Transcribe the text of all the records below word for word and line by line, leaving the pictures out of your answer.

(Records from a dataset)

=-=-=

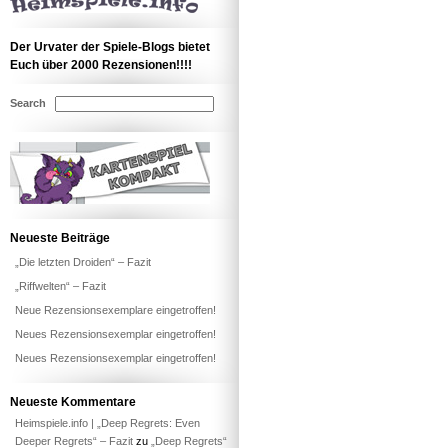
Der Urvater der Spiele-Blogs bietet
Euch über 2000 Rezensionen!!!!
Search
Neueste Beiträge
„Die letzten Droiden“ – Fazit
„Riffwelten“ – Fazit
Neue Rezensionsexemplare eingetroffen!
Neues Rezensionsexemplar eingetroffen!
Neues Rezensionsexemplar eingetroffen!
Neueste Kommentare
Heimspiele.info | „Deep Regrets: Even
Deeper Regrets“ – Fazit
zu
„Deep Regrets“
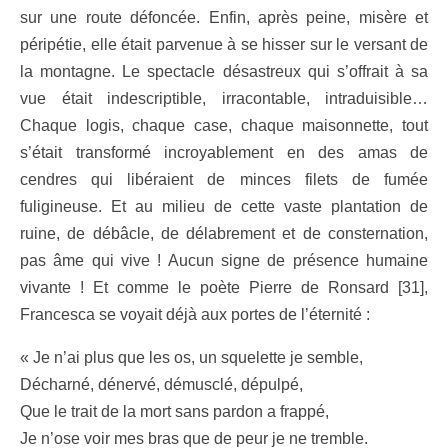
sur une route défoncée. Enfin, après peine, misère et
péripétie, elle était parvenue à se hisser sur le versant de
la montagne. Le spectacle désastreux qui s’offrait à sa
vue était indescriptible, irracontable, intraduisible…
Chaque logis, chaque case, chaque maisonnette, tout
s’était transformé incroyablement en des amas de
cendres qui libéraient de minces filets de fumée
fuligineuse. Et au milieu de cette vaste plantation de
ruine, de débâcle, de délabrement et de consternation,
pas âme qui vive ! Aucun signe de présence humaine
vivante ! Et comme le poète Pierre de Ronsard [31],
Francesca se voyait déjà aux portes de l’éternité :
« Je n’ai plus que les os, un squelette je semble,
Décharné, dénervé, démusclé, dépulpé,
Que le trait de la mort sans pardon a frappé,
Je n’ose voir mes bras que de peur je ne tremble
.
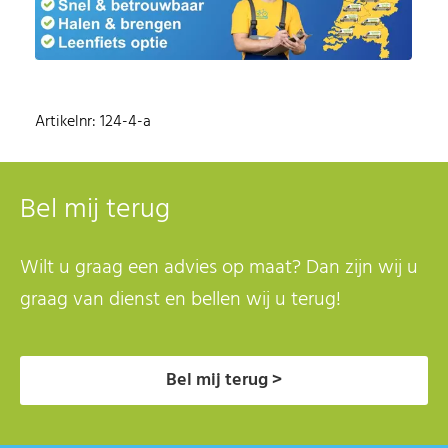
Artikelnr: 124-4-a
Bel mij terug
Wilt u graag een advies op maat? Dan zijn wij u
graag van dienst en bellen wij u terug!
Bel mij terug >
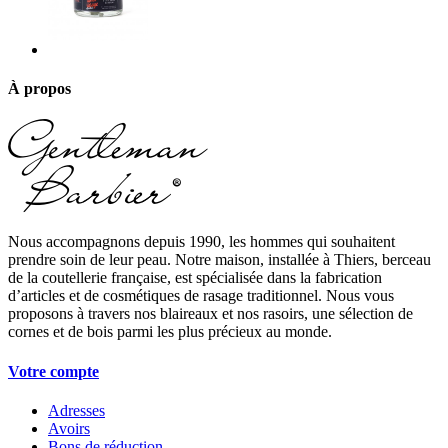
À propos
Nous accompagnons depuis 1990, les hommes qui souhaitent
prendre soin de leur peau. Notre maison, installée à Thiers, berceau
de la coutellerie française, est spécialisée dans la fabrication
d’articles et de cosmétiques de rasage traditionnel. Nous vous
proposons à travers nos blaireaux et nos rasoirs, une sélection de
cornes et de bois parmi les plus précieux au monde.
Votre compte
Adresses
Avoirs
Bons de réduction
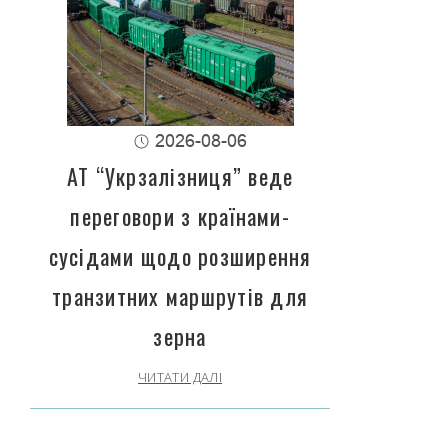
2026-08-06
АТ “Укрзалізниця” веде
переговори з країнами-
сусідами щодо розширення
транзитних маршрутів для
зерна
ЧИТАТИ ДАЛІ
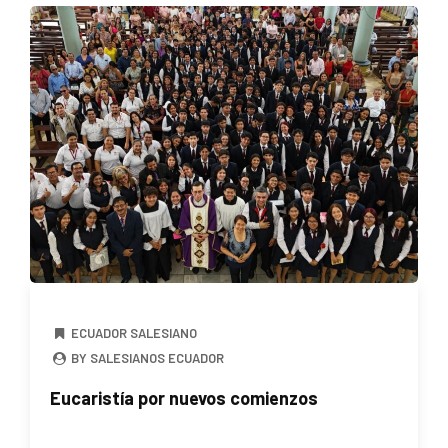
ECUADOR SALESIANO
BY SALESIANOS ECUADOR
Eucaristía por nuevos comienzos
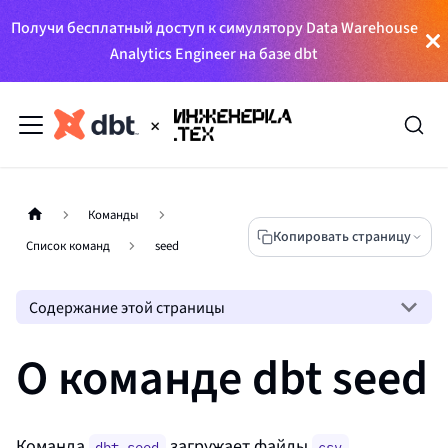
Получи бесплатный доступ к симулятору Data Warehouse
Analytics Engineer на базе dbt
Команды
Копировать страницу
Список команд
seed
Содержание этой страницы
О команде dbt seed
Команда
загружает файлы
,
dbt seed
csv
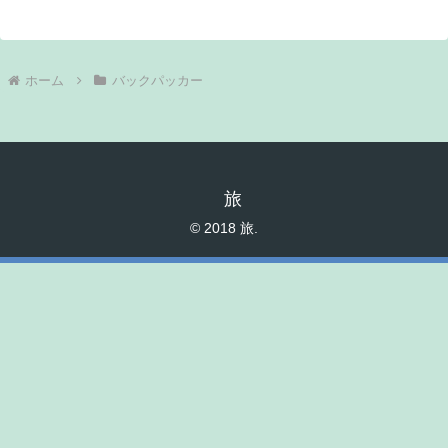
ホーム
バックパッカー
旅
© 2018 旅.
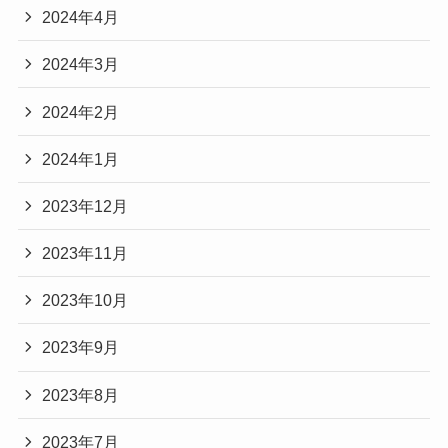
2024年4月
2024年3月
2024年2月
2024年1月
2023年12月
2023年11月
2023年10月
2023年9月
2023年8月
2023年7月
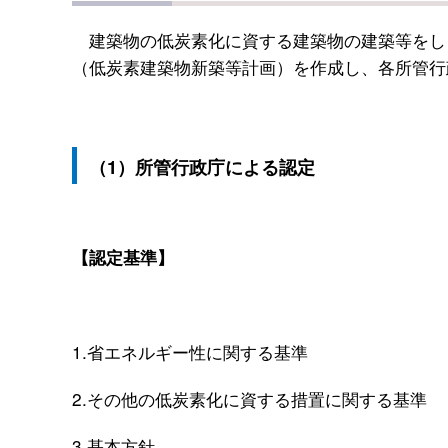
建築物の低炭素化に資する建築物の建築等をし
（低炭素建築物新築等計画）を作成し、各所管行
（1）所管行政庁による認定
【認定基準】
1.省エネルギー性に関する基準
2.その他の低炭素化に資する措置に関する基準
3.基本方針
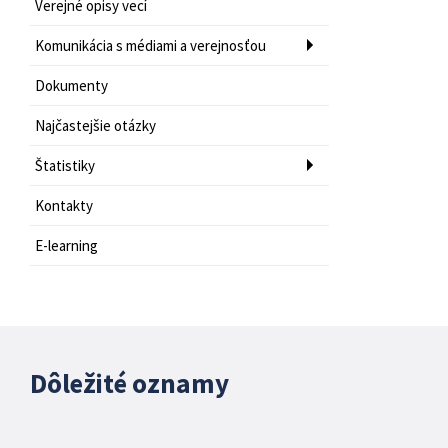
Verejné opisy vecí
Komunikácia s médiami a verejnosťou
Dokumenty
Najčastejšie otázky
Štatistiky
Kontakty
E-learning
Dôležité oznamy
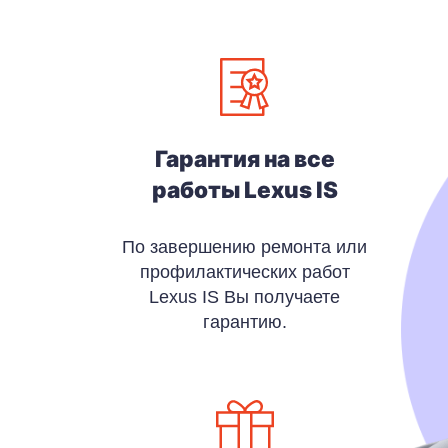
Гарантия на все
работы Lexus IS
По завершению ремонта или
профилактических работ
Lexus IS Вы получаете
гарантию.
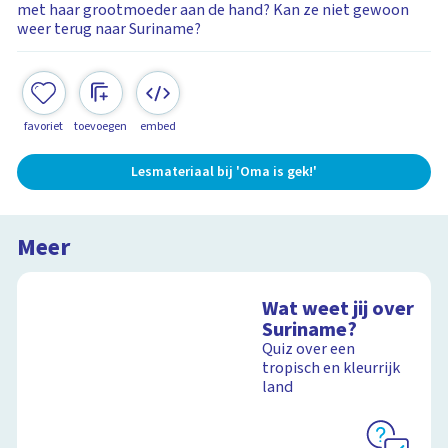
met haar groot­moeder aan de hand? Kan ze niet gewoon
weer terug naar Suriname?
favoriet
toevoegen
embed
Lesmateriaal bij 'Oma is gek!'
Meer
Wat weet jij over
Suriname?
Quiz over een
tropisch en kleurrijk
land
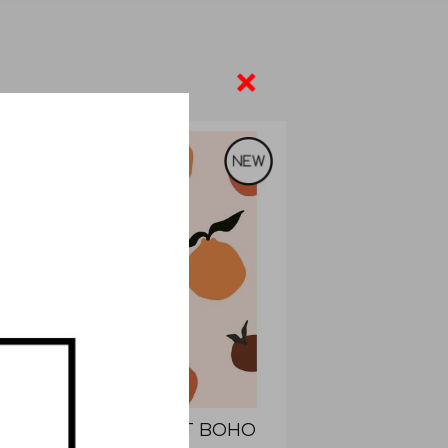
MODERN ART BOHO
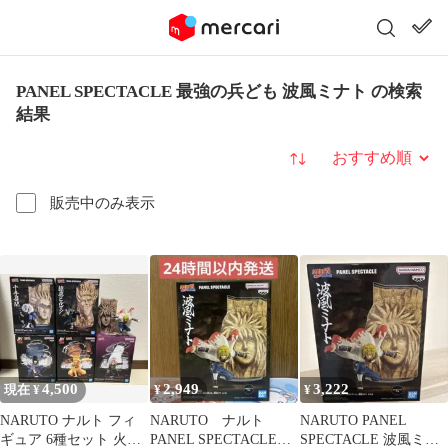
PANEL SPECTACLE 最強の兵ども 波風ミナト の検索
結果
並び替え
販売中のみ表示
4,500
2,949
3,222
現在 ¥
¥
¥
NARUTO ナルト フィ
NARUTO ナルト
NARUTO PANEL
ギュア 6種セット 火影
PANEL SPECTACLE
SPECTACLE 波風ミナ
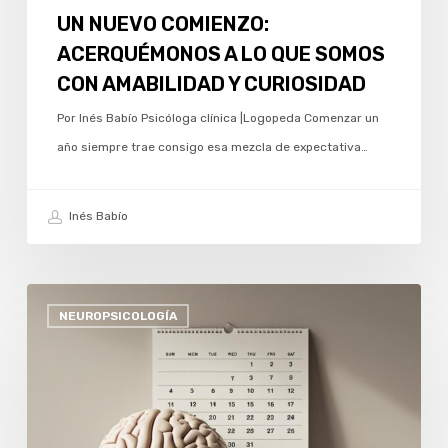
CURIOSIDAD
UN NUEVO COMIENZO:
ACERQUÉMONOS A LO QUE SOMOS
CON AMABILIDAD Y CURIOSIDAD
Por Inés Babío Psicóloga clínica |Logopeda Comenzar un
año siempre trae consigo esa mezcla de expectativa…
Inés Babío
CÓMO
NEUROPSICOLOGÍA
AFECTA
LA
FALTA
DE
RUTINA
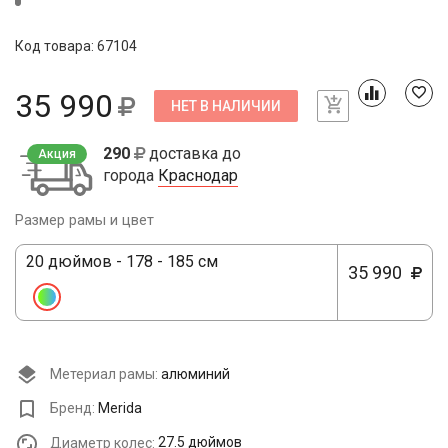
Код товара: 67104
35 990
НЕТ В НАЛИЧИИ
290
доставка до
Акция
города
Краснодар
Размер рамы и цвет
20 дюймов - 178 - 185 см
35 990
Метериал рамы:
алюминий
Бренд:
Merida
Диаметр колес:
27.5 дюймов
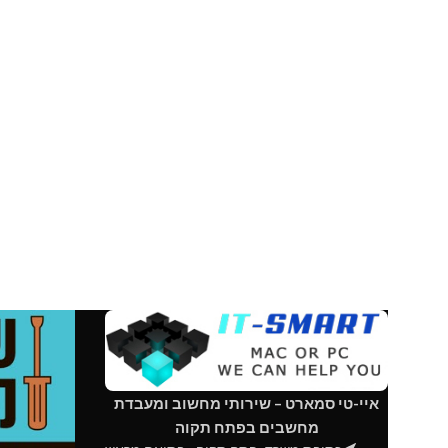
איי-טי סמארט – שירותי מחשוב ומעבדת
מחשבים בפתח תקוה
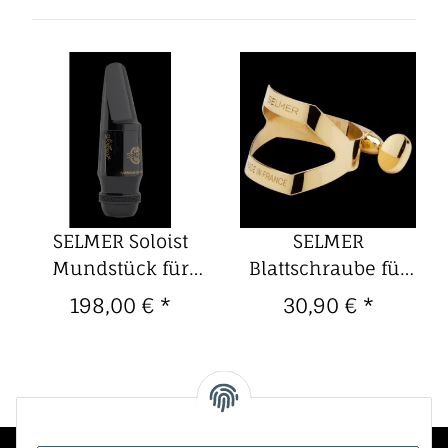
SELMER Soloist
SELMER
Mundstück für
Blattschraube für
Altsaxophon ohne
Kautschukmundstück
198,00 €
*
30,90 €
*
Blattschraube und
für Altsaxophon
Kapseln C*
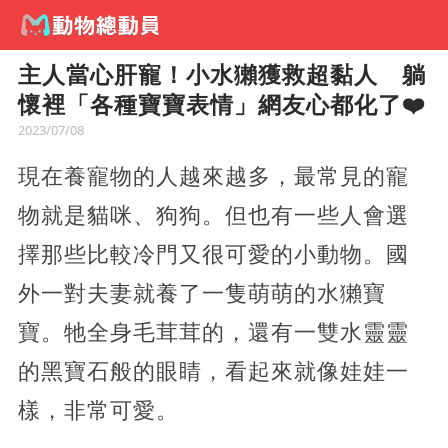
主人當心肝寵！小水獺獲救超黏人 躺
懷裡「各種寶寶表情」網友心都化了❤️
2023/07/08
現在養寵物的人越來越多，最常見的寵
物就是貓咪、狗狗。但也有一些人會選
擇那些比較冷門又很可愛的小動物。國
外一對夫妻就養了一隻萌萌的水獺寶
寶。牠全身毛茸茸的，還有一雙水靈靈
的黑寶石般的眼睛，看起來就像娃娃一
樣，非常可愛。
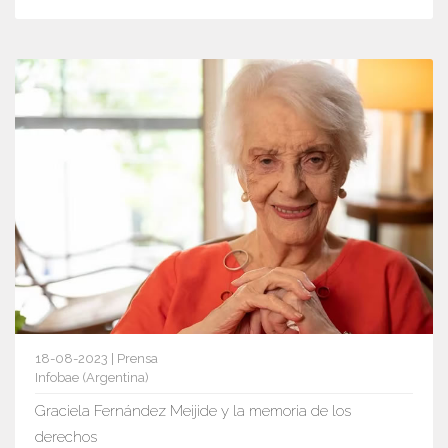
18-08-2023 | Prensa
Infobae (Argentina)
Graciela Fernández Meijide y la memoria de los
derechos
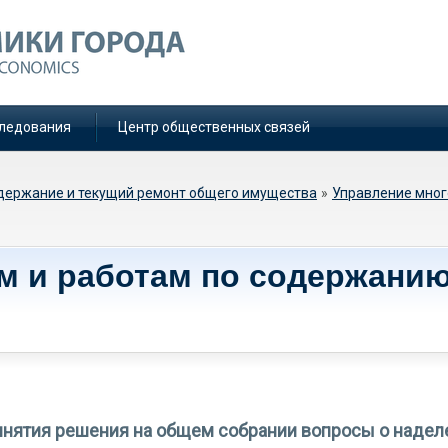
ледования
Центр общественных связей
держание и текущий ремонт общего имущества
»
Управление мно
ам и работам по содержани
инятия решения на общем собрании вопросы о надел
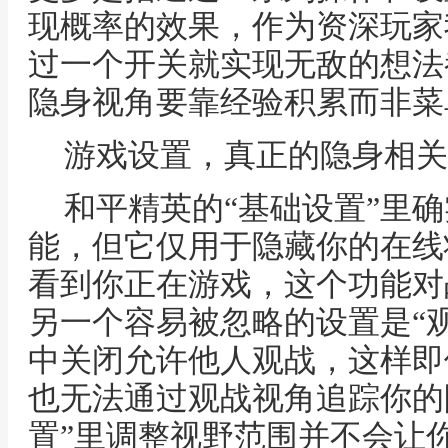
现概率的效果，作为资深玩家
过一个开关就实现无敌的想法
隐身视角要靠经验积累而非菜
游戏设置，真正的隐身相关
和平精英的“基础设置”里确
能，但它仅用于隐藏你的在线
看到你正在游戏，这个功能对
另一个容易被忽略的设置是“
中关闭允许他人观战，这样即
也无法通过观战视角追踪你的
置”里调整视野范围并不会让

=-=-=

▶ **RESULT FOR THIS EXERCISE**:
Der Urvater der Spiele-Blogs bietet
Euch über 2000 Rezensionen!!!!
Search
Neueste Beiträge
„Die letzten Droiden“ – Fazit
„Riffwelten“ – Fazit
Neue Rezensionsexemplare eingetroffen!
Neues Rezensionsexemplar eingetroffen!
Neues Rezensionsexemplar eingetroffen!
Neueste Kommentare
Heimspiele.info | „Deep Regrets: Even
Deeper Regrets“ – Fazit
zu
„Deep Regrets“
sur une route défoncée. Enfin, après peine, misère et
péripétie, elle était parvenue à se hisser sur le versant de
la montagne. Le spectacle désastreux qui s’offrait à sa
vue était indescriptible, irracontable, intraduisible…
Chaque logis, chaque case, chaque maisonnette, tout
s’était transformé incroyablement en des amas de
cendres qui libéraient de minces filets de fumée
fuligineuse. Et au milieu de cette vaste plantation de
ruine, de débâcle, de délabrement et de consternation,
pas âme qui vive ! Aucun signe de présence humaine
vivante ! Et comme le poète Pierre de Ronsard [31],
Francesca se voyait déjà aux portes de l’éternité :
« Je n’ai plus que les os, un squelette je semble,
Décharné, dénervé, démusclé, dépulpé,
Que le trait de la mort sans pardon a frappé,
Je n’ose voir mes bras que de peur je ne tremble
.
Artikelnr: 124-4-a
Bel mij terug
Wilt u graag een advies op maat? Dan zijn wij u
graag van dienst en bellen wij u terug!
Bel mij terug >
À propos
Nous accompagnons depuis 1990, les hommes qui souhaitent
prendre soin de leur peau. Notre maison, installée à Thiers, berceau
de la coutellerie française, est spécialisée dans la fabrication
d’articles et de cosmétiques de rasage traditionnel. Nous vous
proposons à travers nos blaireaux et nos rasoirs, une sélection de
cornes et de bois parmi les plus précieux au monde.
Votre compte
Adresses
Avoirs
Bons de réduction
2026-08-06
АТ “Укрзалізниця” веде
переговори з країнами-
сусідами щодо розширення
транзитних маршрутів для
зерна
ЧИТАТИ ДАЛІ
ECUADOR SALESIANO
BY SALESIANOS ECUADOR
Eucaristía por nuevos comienzos
Получи бесплатный доступ к симулятору Data Warehouse
Analytics Engineer на базе dbt
Команды
Копировать страницу
Список команд
seed
Содержание этой страницы
О команде dbt seed
Команда
загружает файлы
,
dbt seed
csv
ホーム
バックパッカー
旅
© 2018 旅.
2024年4月
2024年3月
2024年2月
2024年1月
2023年12月
2023年11月
2023年10月
2023年9月
2023年8月
2023年7月
建築物の低炭素化に資する建築物の建築等をし
（低炭素建築物新築等計画）を作成し、各所管行
（1）所管行政庁による認定
【認定基準】
1.省エネルギー性に関する基準
2.その他の低炭素化に資する措置に関する基準
3.基本方針
Verejné opisy vecí
Komunikácia s médiami a verejnosťou
Dokumenty
Najčastejšie otázky
Štatistiky
Kontakty
E-learning
Dôležité oznamy
Гарантия на все
работы Lexus IS
По завершению ремонта или
профилактических работ
Lexus IS Вы получаете
гарантию.
met haar groot­moeder aan de hand? Kan ze niet gewoon
weer terug naar Suriname?
favoriet
toevoegen
embed
Lesmateriaal bij 'Oma is gek!'
Meer
Wat weet jij over
Suriname?
Quiz over een
tropisch en kleurrijk
land
MODERN ART BOHO
PANEL SPECTACLE 最強の兵ども 波風ミナト の検索
結果
並び替え
販売中のみ表示
4,500
2,949
3,222
現在 ¥
¥
¥
NARUTO ナルト フィ
NARUTO ナルト
NARUTO PANEL
ギュア 6種セット 火影
PANEL SPECTACLE
SPECTACLE 波風ミナ
CURIOSIDAD
UN NUEVO COMIENZO:
ACERQUÉMONOS A LO QUE SOMOS
CON AMABILIDAD Y CURIOSIDAD
Por Inés Babío Psicóloga clínica |Logopeda Comenzar un
año siempre trae consigo esa mezcla de expectativa…
Inés Babío
CÓMO
NEUROPSICOLOGÍA
AFECTA
LA
FALTA
DE
RUTINA
Код товара: 67104
35 990
НЕТ В НАЛИЧИИ
290
доставка до
Акция
города
Краснодар
Размер рамы и цвет
20 дюймов - 178 - 185 см
35 990
Метериал рамы:
алюминий
Бренд:
Merida
Диаметр колес:
27.5 дюймов
איי-טי סמארט – שירותי מחשוב ומעבדת
מחשבים בפתח תקוה
SELMER Soloist
SELMER
Mundstück für
Blattschraube für
Altsaxophon ohne
Kautschukmundstück
198,00 €
*
30,90 €
*
Blattschraube und
für Altsaxophon
Kapseln C*
主人當心肝寵！小水獺獲救超黏人 躺
懷裡「各種寶寶表情」網友心都化了❤️
2023/07/08
現在養寵物的人越來越多，最常見的寵
物就是貓咪、狗狗。但也有一些人會選
擇那些比較冷門又很可愛的小動物。國
外一對夫妻就養了一隻萌萌的水獺寶
寶。牠全身毛茸茸的，還有一雙水靈靈
的黑寶石般的眼睛，看起來就像娃娃一
樣，非常可愛。
18-08-2023 | Prensa
Infobae (Argentina)
Graciela Fernández Meijide y la memoria de los
derechos
ледования
Центр общественных связей
держание и текущий ремонт общего имущества
»
Управление мно
ам и работам по содержани
инятия решения на общем собрании вопросы о надел
现概率的效果，作为资深玩家
过一个开关就实现无敌的想法
隐身视角要靠经验积累而非菜
游戏设置，真正的隐身相关
和平精英的“基础设置”里确
能，但它仅用于隐藏你的在线
看到你正在游戏，这个功能对
另一个容易被忽略的设置是“
中关闭允许他人观战，这样即
也无法通过观战视角追踪你的
置”里调整视野范围并不会让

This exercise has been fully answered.